Re: [PATCH] block: support zone append bvecs

Damien Le Moal <Damien.LeMoal@xxxxxxx> · Wed, 24 Mar 2021 10:22:36 +0000

On 2021/03/24 19:09, Johannes Thumshirn wrote:
> On 24/03/2021 08:13, Johannes Thumshirn wrote:
>> On 24/03/2021 08:11, Christoph Hellwig wrote:
>>> On Wed, Mar 24, 2021 at 07:07:27AM +0000, Johannes Thumshirn wrote:
>>>>>>  	if (iov_iter_is_bvec(iter)) {
>>>>>> -		if (WARN_ON_ONCE(bio_op(bio) == REQ_OP_ZONE_APPEND))
>>>>>> -			return -EINVAL;
>>>>>> +		if (bio_op(bio) == REQ_OP_ZONE_APPEND) {
>>>>>> +			struct request_queue *q = bio->bi_bdev->bd_disk->queue;
>>>>>> +			unsigned int max_append =
>>>>>> +				queue_max_zone_append_sectors(q) << 9;
>>>>>> +
>>>>>> +			if (WARN_ON_ONCE(iter->count > max_append))
>>>>>> +				return -EINVAL;
>>>>>> +		}
>>>>>
>>>>> That is not correct.  bio_iov_iter_get_pages just fills the bio as far
>>>>> as we can, and then returns 0 for the next call to continue.  Basically
>>>>> what you want here is a partial version of bio_iov_bvec_set.
>>>>>
>>>>
>>>> Isn't that what I did? The above is checking if we have REQ_OP_ZONE_APPEND and
>>>> then returns EINVAL if iter->count is bigger than queue_max_zone_append_sectors().
>>>> If the check doesn't fail, its going to call bio_iov_bvec_set().
>>>
>>> And that is the problem.  It should not fail, the payload is decoupled
>>> from the max_append size.
>>>
>>> Doing the proper thing is not too hard as described above - make sure
>>> the bi_iter points to only the chunk of iter passed in that fits, and
>>> only advance the passed in iter by that amount.
>>>
>>
>> Ah got it now,
>> thanks
>>
> 
> Stupid question, but wouldn't it be sufficient if I did (this can still be
> simplified):
> 
> diff --git a/block/bio.c b/block/bio.c
> index 26b7f721cda8..9c529b2db8fa 100644
> --- a/block/bio.c
> +++ b/block/bio.c
> @@ -964,6 +964,16 @@ static int bio_iov_bvec_set(struct bio *bio, struct iov_iter *iter)
>         return 0;
>  }
>  
> +static int bio_iov_append_bvec_set(struct bio *bio, struct iov_iter *iter)
> +{
> +       struct request_queue *q = bio->bi_bdev->bd_disk->queue;
> +       unsigned int max_append = queue_max_zone_append_sectors(q) << 9;
> +
> +       iov_iter_truncate(iter, max_append);

Why truncate ? the caller of bio_iov_iter_get_pages() will see a shorter iter
after this return and will not loop over to send the remaining.

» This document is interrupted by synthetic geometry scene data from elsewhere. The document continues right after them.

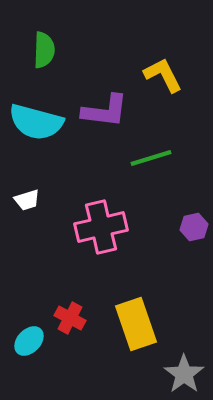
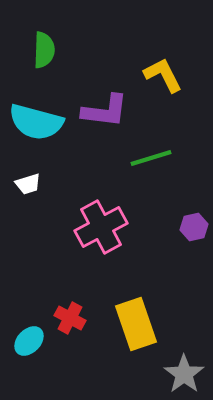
white trapezoid: moved 1 px right, 16 px up
pink cross: rotated 15 degrees counterclockwise
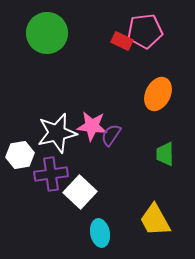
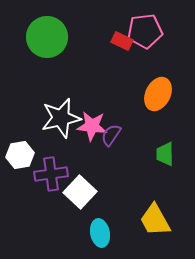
green circle: moved 4 px down
white star: moved 4 px right, 15 px up
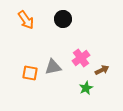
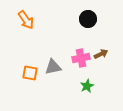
black circle: moved 25 px right
pink cross: rotated 24 degrees clockwise
brown arrow: moved 1 px left, 16 px up
green star: moved 1 px right, 2 px up
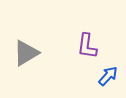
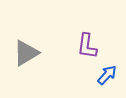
blue arrow: moved 1 px left, 1 px up
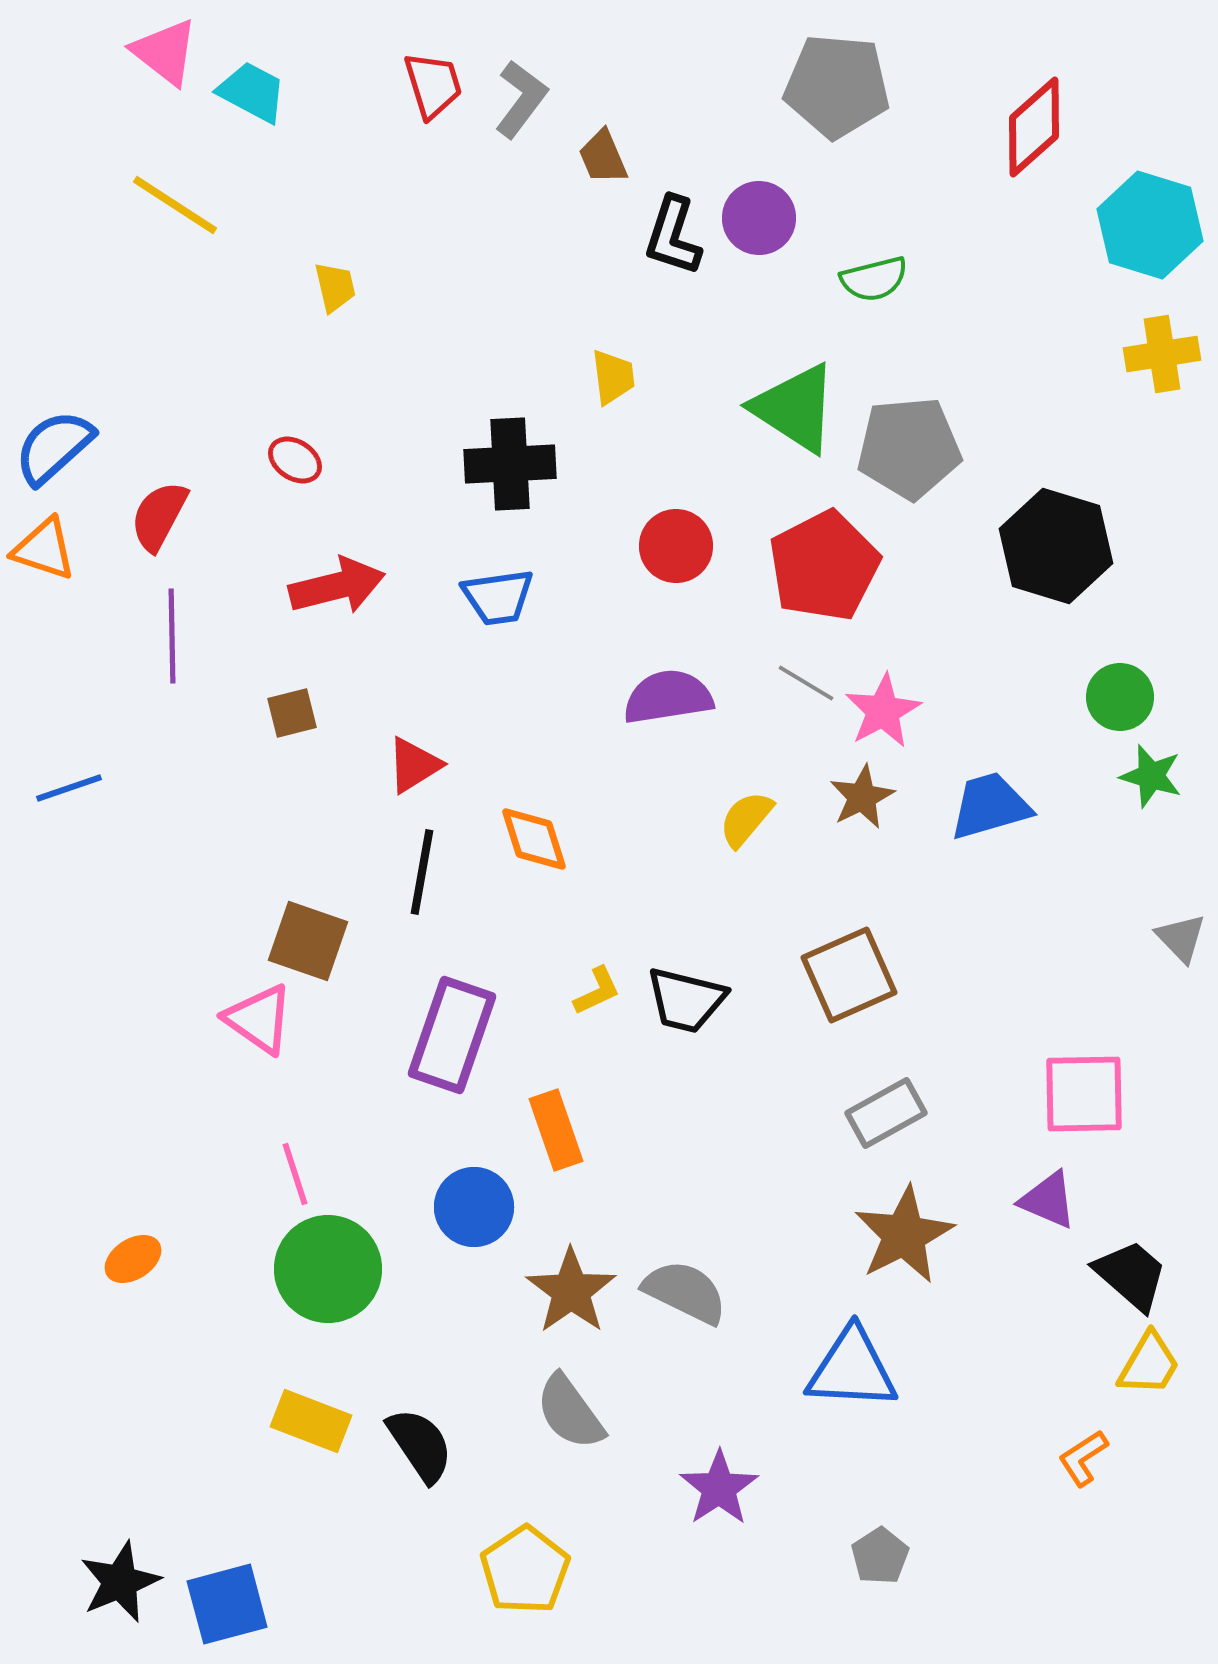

I think you need a special bio_iov_bvec_set() or you need to patch it so that
the bio size is at most max_append instead of iter->count. Same for the segments
count: the bio must be set with the number of segments up to max_append instead
of iter->nr_segs.

Then you can do:

iov_iter_advance(iter, max_append);

before returning, like bio_iov_bvec_set() does. No ?

> +
> +       return bio_iov_bvec_set(bio, iter);
> +}
> +
>  #define PAGE_PTRS_PER_BVEC     (sizeof(struct bio_vec) / sizeof(struct page *))
>  
>  /**
> @@ -1094,8 +1104,8 @@ int bio_iov_iter_get_pages(struct bio *bio, struct iov_iter *iter)
>         int ret = 0;
>  
>         if (iov_iter_is_bvec(iter)) {
> -               if (WARN_ON_ONCE(bio_op(bio) == REQ_OP_ZONE_APPEND))
> -                       return -EINVAL;
> +               if (bio_op(bio) == REQ_OP_ZONE_APPEND)
> +                       return bio_iov_append_bvec_set(bio, iter);
>                 return bio_iov_bvec_set(bio, iter);
>         }
> 
> The above had a successful xfstests run and several fio --ioengine=splice runs.
> 

-- 
Damien Le Moal
Western Digital Research